Will Schools Reopen in September? And What Will That Look Like?
“If a child gets COVID, there’s a one in 1,000 chance that they will be hospitalized with it, and there is a one in 100,000 chance they will die from it,” Christakis said. “Those are long odds, as they say. Your child’s risk of getting hit by lightning over the course of their lifetime is one in 15,000, to give some perspective.”
Precautions put in place at schools to prevent outbreaks are instead designed to protect adults — teachers, parents and family members, Christakis explained.
“We know children themselves are at very low risk of getting sick with COVID. We don’t know how big a risk they pose to pass COVID on to either teachers or family members,” Christakis said. “It’s unfortunate we don’t know that, because that would make our decision-making a lot easier. We don’t know how contagious they actually are.”
The CDC recommends that schools reopen with plans to routinely clean and disinfect surfaces and objects that are frequently touched, stagger arrival and dismissal times for students, avoiding mixing students in common areas, and increasing the space between desks.
Time-honored traditions like “Career Day” likely will fall by the wayside, as schools are being encouraged to limit all non-essential visitors.
It also could be some time before kids attend group events that promote school spirit, such as student assemblies, school sports, student concerts and dances. The CDC is asking schools to reconsider any event that would bring kids in close contact with each other.

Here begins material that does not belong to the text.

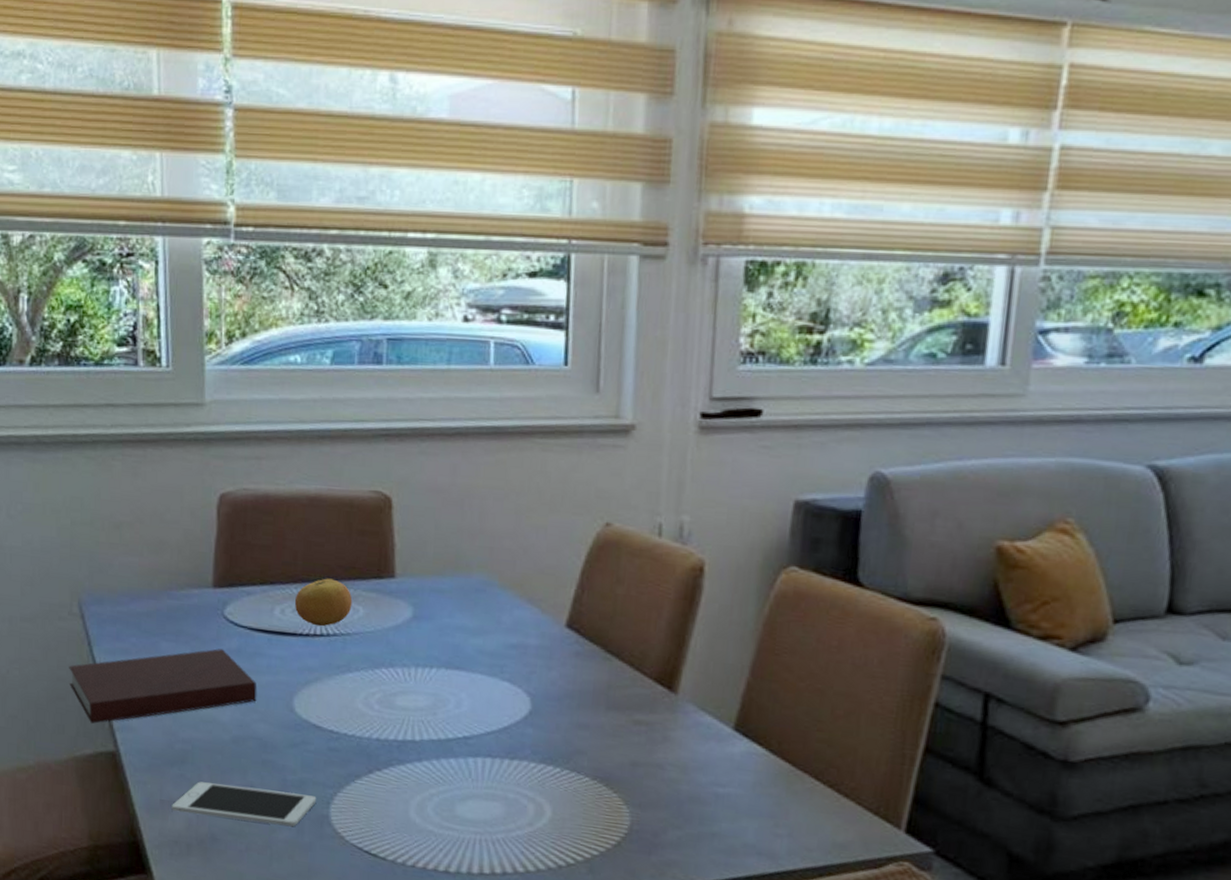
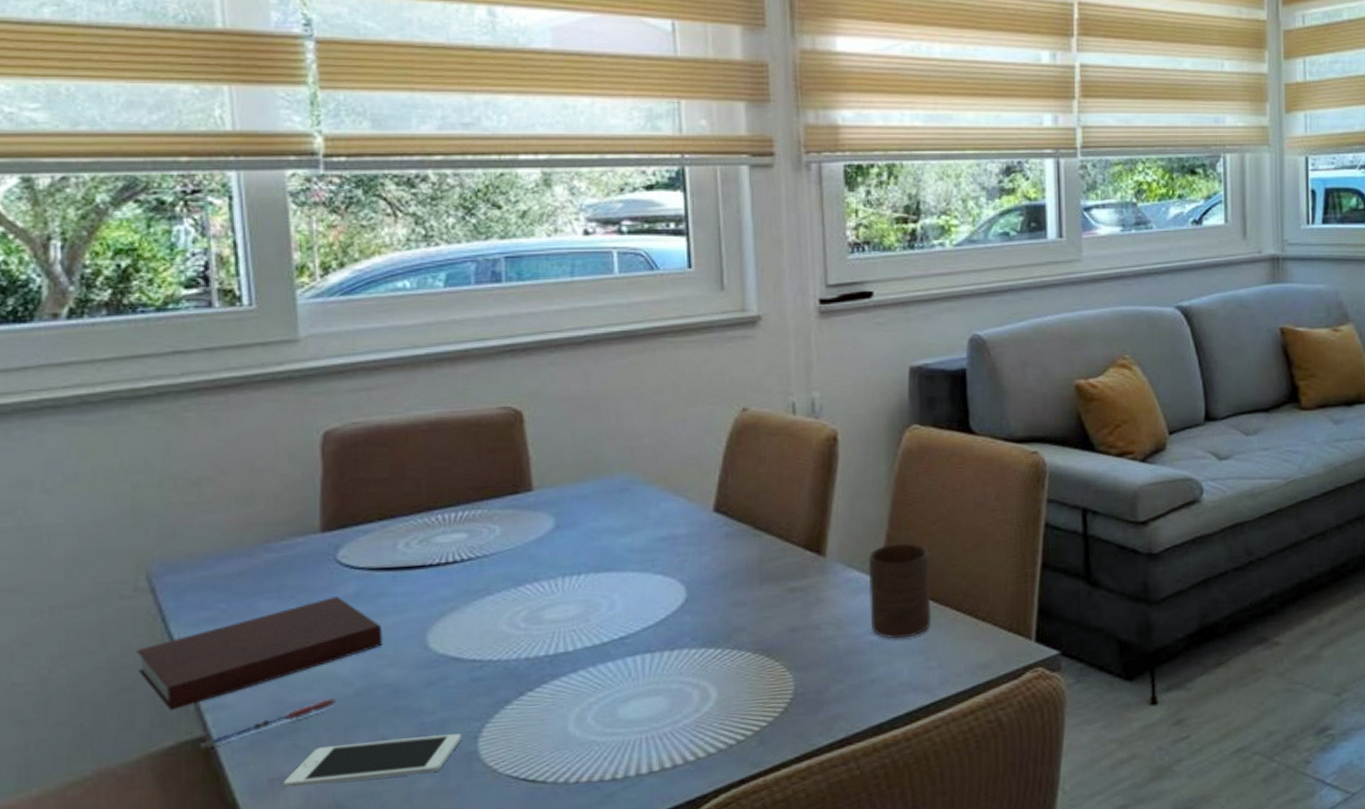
pen: none [111,740,217,762] -> present [199,698,337,749]
fruit: present [294,578,353,627] -> none [420,502,487,554]
cup: none [718,694,793,798] -> present [868,543,932,639]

Parents also should be ready for the school to be closed at a moment’s notice, in the event of an outbreak. The CDC recommends students and most staff be sent home at least two to five days upon finding a confirmed case at a school, so health officials can perform contact tracing and staff can disinfect areas used by the infected person.
All these changes are going to take place amid ongoing turmoil at schools related to both the COVID-19 pandemic and its effect on the economy, Domenech said.
Schools may face shortages in funding, teachers
“School districts that are already going to be suffering financially because of the economy may not have the dollars they need to implement the guidelines as they should be implemented,” Domenech noted.
Further, some schools are likely to have a workforce shortage because teachers are afraid for their health, Domenech added.